Presque tous les ans, les professeurs des écoles publiques entament des arrêts de travail pour réclamer de meilleures conditions de travail, un ajustement salarial, une carte de débit, entre autres. Cette année encore, c'est la même rengaine. Les syndicats des enseignants ont lancé, depuis mi-janvier, un mouvement de grève dans tous les établissements publics du pays.

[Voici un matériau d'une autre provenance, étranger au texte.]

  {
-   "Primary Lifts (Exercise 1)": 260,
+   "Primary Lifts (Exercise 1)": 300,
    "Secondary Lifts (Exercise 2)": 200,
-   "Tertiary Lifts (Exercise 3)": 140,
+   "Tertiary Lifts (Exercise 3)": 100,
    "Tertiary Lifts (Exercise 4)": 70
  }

Cette mobilisation a privé des milliers d'apprenants de leur droit à l'apprentissage. Pour remédier à cette situation, le gouvernement a tenu des rencontres avec les syndicats du secteur éducatif et a annoncé, aussitôt, la levée de cet arrêt de fonctionnement. Pourtant, cette annonce a attisé les discordes au sein des groupements du secteur. Des enseignants ont repris leur activité, d'autres appellent à une trahison et poursuivent avec le débrayage.

Cette division a provoqué une formation à double vitesse au sein même des écoles nationales. Des établissements, dont le lycée national de Pétion-Ville, le Lycée Fritz Pierre-Louis, le Lycée Marie-Jeanne, entre autres, reprennent leur fonctionnement, tandis que des élèves des écoles des villes de province parcourent quotidiennement les rues pour réclamer la présence des professeurs dans les salles de classe.

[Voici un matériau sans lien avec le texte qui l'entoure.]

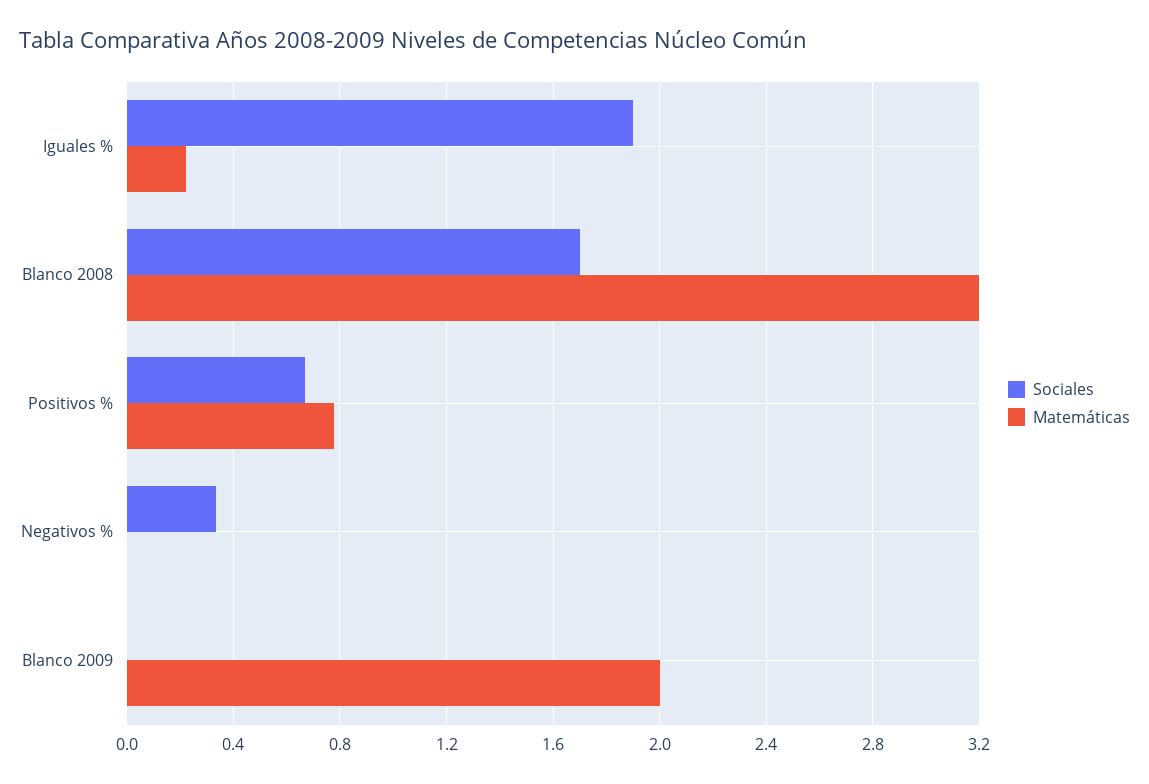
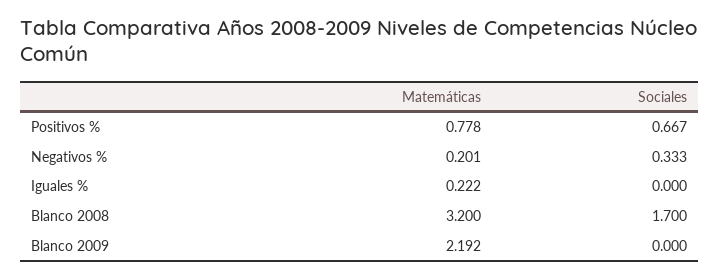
  {
    "Sociales": {
-     "Iguales %": 1.9,
+     "Iguales %": 0,
      "Blanco 2008": 1.7,
      "Positivos %": 0.667,
      "Negativos %": 0.333,
      "Blanco 2009": 0
    },
    "Matemáticas": {
      "Iguales %": 0.222,
      "Blanco 2008": 3.2,
      "Positivos %": 0.778,
-     "Negativos %": 0,
+     "Negativos %": 0.201,
-     "Blanco 2009": 2
+     "Blanco 2009": 2.192
    }
  }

L'Association nationale des normaliens indépendants d'Haïti (ANNIH) dénonce la passivité des autorités responsables face à cette situation qui perdure depuis près de quatre semaines. « Le gouvernement a revu à la hausse le budget alloué au ministère de l'Éducation nationale et de la Formation professionnelle, ce qui est largement suffisant pour répondre à nos revendications, qui d'ailleurs sont justifiées et justifiables», a déclaré Dieucibon Pierre-Noël, secrétaire général adjoint de l'ANNIH.

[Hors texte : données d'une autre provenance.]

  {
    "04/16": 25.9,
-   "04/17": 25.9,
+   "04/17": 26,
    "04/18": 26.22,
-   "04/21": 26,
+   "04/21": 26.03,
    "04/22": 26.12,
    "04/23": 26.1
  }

Le syndicaliste dénonce également le comportement de certains groupements qui, selon lui, ont préféré abandonner le mouvement et laisser tomber leurs revendications afin de reprendre les cours. «ANNIH a été exclu de la table des discussions. Nous sommes contre cet arrangement qui ne reflète pas nos griefs. Le gouvernement a décidé de fixer la carte de débit à 15 000 gourdes, alors que nous savons bien que cette somme ne peut pas répondre au coût élevé de la vie. Déjà, l'inflation est à plus de 29 %. N'en parlons pas du fait que les professeurs sont décapitalisés en raison de l'insécurité», a fustigé M. Pierre-Noël.

Ainsi, le gréviste encourage ses pairs à maintenir le mouvement et à sensibiliser davantage les élèves sur l'importance de cette grève, afin qu'ils puissent prendre part à cette initiative, qui vise à améliorer les conditions de vie des professeurs afin d'augmenter leur performance de travail.